Der Kläger hat von Juni bis Dezember 1997 folgende Einkünfte erzielt: Im August erhielt er eine Ausbildungsvergütung in Höhe von DM 964,00, da er in diesem Monat keine vermögenswirksame Leistung erhalten hat. In den Monaten September bis Dezember erhielt er jeweils DM 1.016,00, außerdem bekam er Weihnachtsgeld in Höhe von DM 410,00. In den Monaten September bis Dezember bezog er eine Ausbildungsbeilhilfe in Höhe von jeweils DM 174,00. In diesem Berufsausbildungsbeihilfen waren keine Leistungen zur Abdeckung eines Sonderbedarfs nach § 40 Abs. 1b Satz 2 AFG enthalten. Außerdem erhielt er in den Monaten Juni und Juli 1997 insgesamt Arbeitslosengeld in Höhe von DM 2.246,40. Der Kläger hatte im relevanten Zeitraum keine Unterhaltsansprüche gegenüber seinem Vater, die der Träger der Bundesausbildungsbeihilfe, auf sich übergeleitet hat.

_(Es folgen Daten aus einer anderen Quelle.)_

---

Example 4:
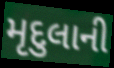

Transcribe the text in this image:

મૃદુલાની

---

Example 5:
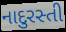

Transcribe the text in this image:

નાદુરસ્તીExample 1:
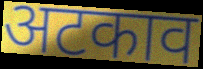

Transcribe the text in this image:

अटकाव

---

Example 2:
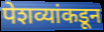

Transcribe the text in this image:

पेशव्यांकडून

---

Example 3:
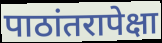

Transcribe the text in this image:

पाठांतरापेक्षा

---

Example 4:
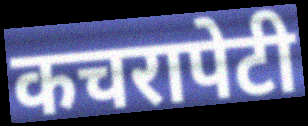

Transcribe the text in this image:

कचरापेटी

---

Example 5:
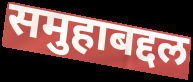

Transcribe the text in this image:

समुहाबद्दल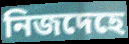
নিজদেহে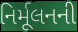
નિર્મૂલનની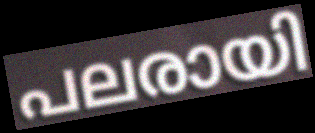
പലരായിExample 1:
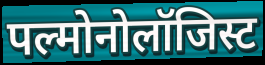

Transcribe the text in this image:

पल्मोनोलॉजिस्ट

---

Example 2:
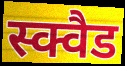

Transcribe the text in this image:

स्क्वैड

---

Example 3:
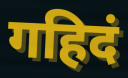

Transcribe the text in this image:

गहिदं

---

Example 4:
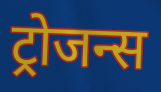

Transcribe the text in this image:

ट्रोजन्स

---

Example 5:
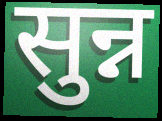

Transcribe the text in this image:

सुन्न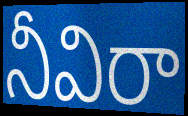
నీవిరాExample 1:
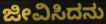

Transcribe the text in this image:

ಜೀವಿಸಿದನು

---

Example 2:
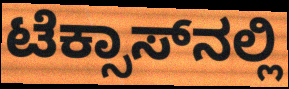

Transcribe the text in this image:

ಟೆಕ್ಸಾಸ್‌ನಲ್ಲಿ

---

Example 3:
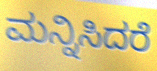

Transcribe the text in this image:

ಮನ್ನಿಸಿದರೆ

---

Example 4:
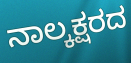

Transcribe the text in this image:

ನಾಲ್ಕಕ್ಷರದ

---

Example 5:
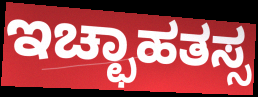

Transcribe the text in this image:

ಇಚ್ಛಾಹತಸ್ಸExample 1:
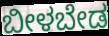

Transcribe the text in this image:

ಬೀಳಬೇಡ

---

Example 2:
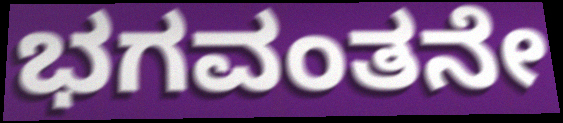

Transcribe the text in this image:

ಭಗವಂತನೇ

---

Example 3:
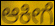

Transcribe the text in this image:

ಆಕೀಗೆ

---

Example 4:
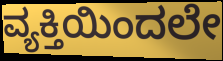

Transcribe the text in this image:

ವ್ಯಕ್ತಿಯಿಂದಲೇ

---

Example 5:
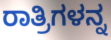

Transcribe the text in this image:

ರಾತ್ರಿಗಳನ್ನ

Dem Kläger sind die notwendigen Fahrtkosten, die Kosten für Lernmittel und alle weiteren Aufwendungen, die dem Kläger durch die Berufsausbildung erwachsen sind, mit einer Ausnahme erstattet worden, denn für die Anfertigung eines Gesellenstücks hat der Kläger im Dezember DM 100,00 an den Ausbildungsträger gezahlt, damit hiervon später die Materialkosten für das Gesellenstück finanziert werden können.
Mit Bescheid vom 24.04.1998 lehnte die Beklagte den Antrag mit der Begründung ab, dass die Anspruchsvoraussetzungen nicht vorliegen würden.

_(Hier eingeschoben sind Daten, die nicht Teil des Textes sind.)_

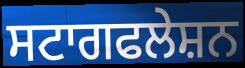
ਸਟਾਗਫਲੇਸ਼ਨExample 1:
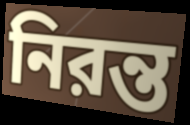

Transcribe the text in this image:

নিরন্ত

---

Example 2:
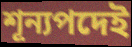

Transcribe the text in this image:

শূন্যপদেই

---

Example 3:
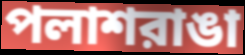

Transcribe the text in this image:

পলাশরাঙা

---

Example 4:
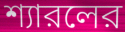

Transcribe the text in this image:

শ্যারলের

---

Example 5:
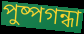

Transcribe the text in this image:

পুষ্পগন্ধা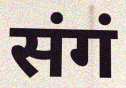
संगं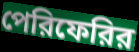
পেরিফেরিরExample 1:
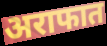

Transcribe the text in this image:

अराफात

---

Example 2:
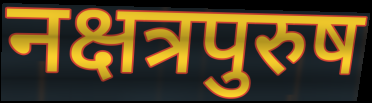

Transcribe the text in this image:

नक्षत्रपुरुष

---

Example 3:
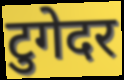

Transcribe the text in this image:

टुगेदर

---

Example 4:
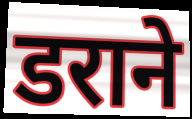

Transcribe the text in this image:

डराने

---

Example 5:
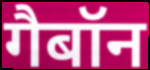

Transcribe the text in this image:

गैबॉनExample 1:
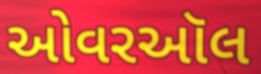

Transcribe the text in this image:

ઓવરઑલ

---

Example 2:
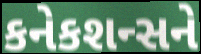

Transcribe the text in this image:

કનેકશન્સને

Hiergegen legte der Kläger Einspruch ein, der mit Einspruchsentscheidung vom 16.07.1998 zurückgewiesen wurde. Zur Begründung wurde im Wesentlichen ausgeführt, dass die Einkommensgrenze seitens des Klägers überschritten werde.

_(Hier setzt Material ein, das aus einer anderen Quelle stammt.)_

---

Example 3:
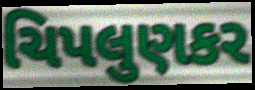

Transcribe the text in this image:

ચિપલુણકર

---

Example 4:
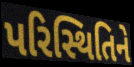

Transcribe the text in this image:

પરિસ્થિતિને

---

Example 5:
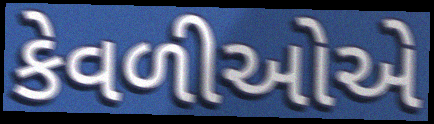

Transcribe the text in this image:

કેવળીઓએ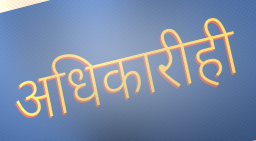
अधिकारीही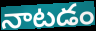
నాటడం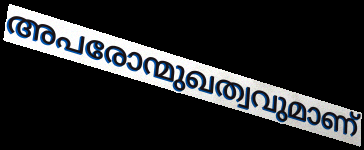
അപരോന്മുഖത്വവുമാണ്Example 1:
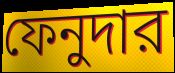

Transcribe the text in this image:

ফেনুদার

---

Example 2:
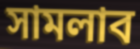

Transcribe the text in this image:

সামলাব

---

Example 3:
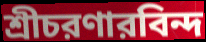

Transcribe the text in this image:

শ্রীচরণারবিন্দ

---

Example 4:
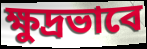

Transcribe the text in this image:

ক্ষুদ্রভাবে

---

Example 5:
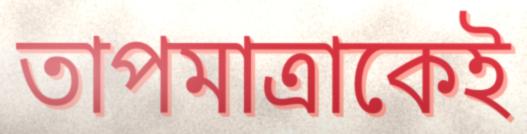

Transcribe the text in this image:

তাপমাত্রাকেই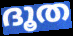
ദൂത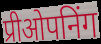
प्रीओपनिंगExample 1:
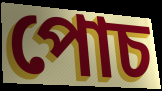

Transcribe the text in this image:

পোচ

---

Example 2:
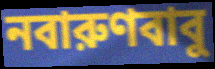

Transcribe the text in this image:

নবারুণবাবু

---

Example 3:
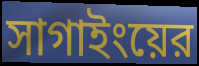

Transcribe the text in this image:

সাগাইংয়ের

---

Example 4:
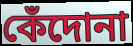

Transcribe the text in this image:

কেঁদোনা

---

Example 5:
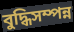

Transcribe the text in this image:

বুদ্ধিসম্পন্ন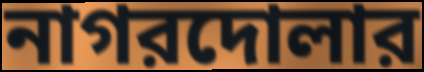
নাগরদোলারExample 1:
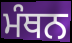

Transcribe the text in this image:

ਮੰਥਨ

Hiergegen erhob der Kläger mit Schriftsatz vom 06.08.1998, beim Finanzgericht eingegangen am 14.08.1998 Klage beim Finanzgericht. Er bestritt die Überschreitung der zulässigen Einkommensgrenze, da seines Erachtens ein höherer Werbungskostenpauschbetrag als der von der Beklagten angesetzte, zur Anwendung gelangen müsste.
Durch Urteil vom 20.03.2002 (I 403/98) gab das Finanzgericht Hamburg der Klage statt und ließ die Revision nicht zu.
Durch Beschluss vom 10.12.2002 ließ der BFH auf Grund der Nichtzulassungsbeschwerde der Beklagten die Revision zu (BFH VIII B 99/02). Durch Urteil vom 01.07.2003 wurde das Urteil I 403/98 aufgehoben und die Sache an das FG zurückverwiesen (BFH VIII R 96/02).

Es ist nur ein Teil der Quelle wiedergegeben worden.